*EXTRAIT ÉTUDIÉ*
La construction du port de Chancay s’inscrit dans l’ambitieuse initiative de la Nouvelle Route de la Soie lancée par la Chine en 2013. Ce programme d’investissement mondial vise à créer des corridors économiques reliant la Chine à d’autres continents à travers le développement d’infrastructures stratégiques. Avec cette initiative, Pékin cherche à garantir son approvisionnement en matières premières essentielles, comme le cuivre, le soja et, surtout, le lithium. Ce dernier, souvent qualifié d’”or blanc”, est crucial pour la fabrication des batteries nécessaires à la transition écologique, notamment pour les voitures électriques.

*DONNÉES FOURNIES*
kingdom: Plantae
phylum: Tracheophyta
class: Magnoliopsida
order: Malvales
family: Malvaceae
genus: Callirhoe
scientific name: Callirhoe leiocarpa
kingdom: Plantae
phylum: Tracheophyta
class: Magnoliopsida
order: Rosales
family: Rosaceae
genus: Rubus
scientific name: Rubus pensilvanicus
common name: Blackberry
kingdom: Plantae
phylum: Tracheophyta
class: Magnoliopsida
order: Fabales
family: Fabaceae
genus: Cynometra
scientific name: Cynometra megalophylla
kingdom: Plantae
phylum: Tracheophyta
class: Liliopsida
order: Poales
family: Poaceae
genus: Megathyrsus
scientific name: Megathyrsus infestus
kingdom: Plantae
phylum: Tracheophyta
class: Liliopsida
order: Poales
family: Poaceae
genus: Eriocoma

*TRAVAIL DEMANDÉ*
1. Recopiez fidèlement l'extrait depuis « La construction du » jusqu'à « les voitures électriques. » inclus.
2. Dans l'extrait, relevez toutes les matières premières dont Pékin cherche à garantir l'approvisionnement.
3. Dites si chacune des affirmations suivantes s'accorde avec l'extrait : (a) la Chine a lancé l'initiative de la Nouvelle Route de la Soie en 2013 ; (b) le lithium sert avant tout à fabriquer des panneaux solaires ; (c) le programme cherche à relier la Chine à d'autres continents par des corridors économiques.
Appuyez-vous uniquement sur l'extrait pour répondre.

*RÉPONSES*
1.
La construction du port de Chancay s’inscrit dans l’ambitieuse initiative de la Nouvelle Route de la Soie lancée par la Chine en 2013. Ce programme d’investissement mondial vise à créer des corridors économiques reliant la Chine à d’autres continents à travers le développement d’infrastructures stratégiques. Avec cette initiative, Pékin cherche à garantir son approvisionnement en matières premières essentielles, comme le cuivre, le soja et, surtout, le lithium. Ce dernier, souvent qualifié d’”or blanc”, est crucial pour la fabrication des batteries nécessaires à la transition écologique, notamment pour les voitures électriques.

2. le cuivre, le soja, le lithium

3.
(a) Oui : « lancée par la Chine en 2013 ».
(b) Non : « est crucial pour la fabrication des batteries nécessaires à la transition écologique ».
(c) Oui : « vise à créer des corridors économiques reliant la Chine à d’autres continents ».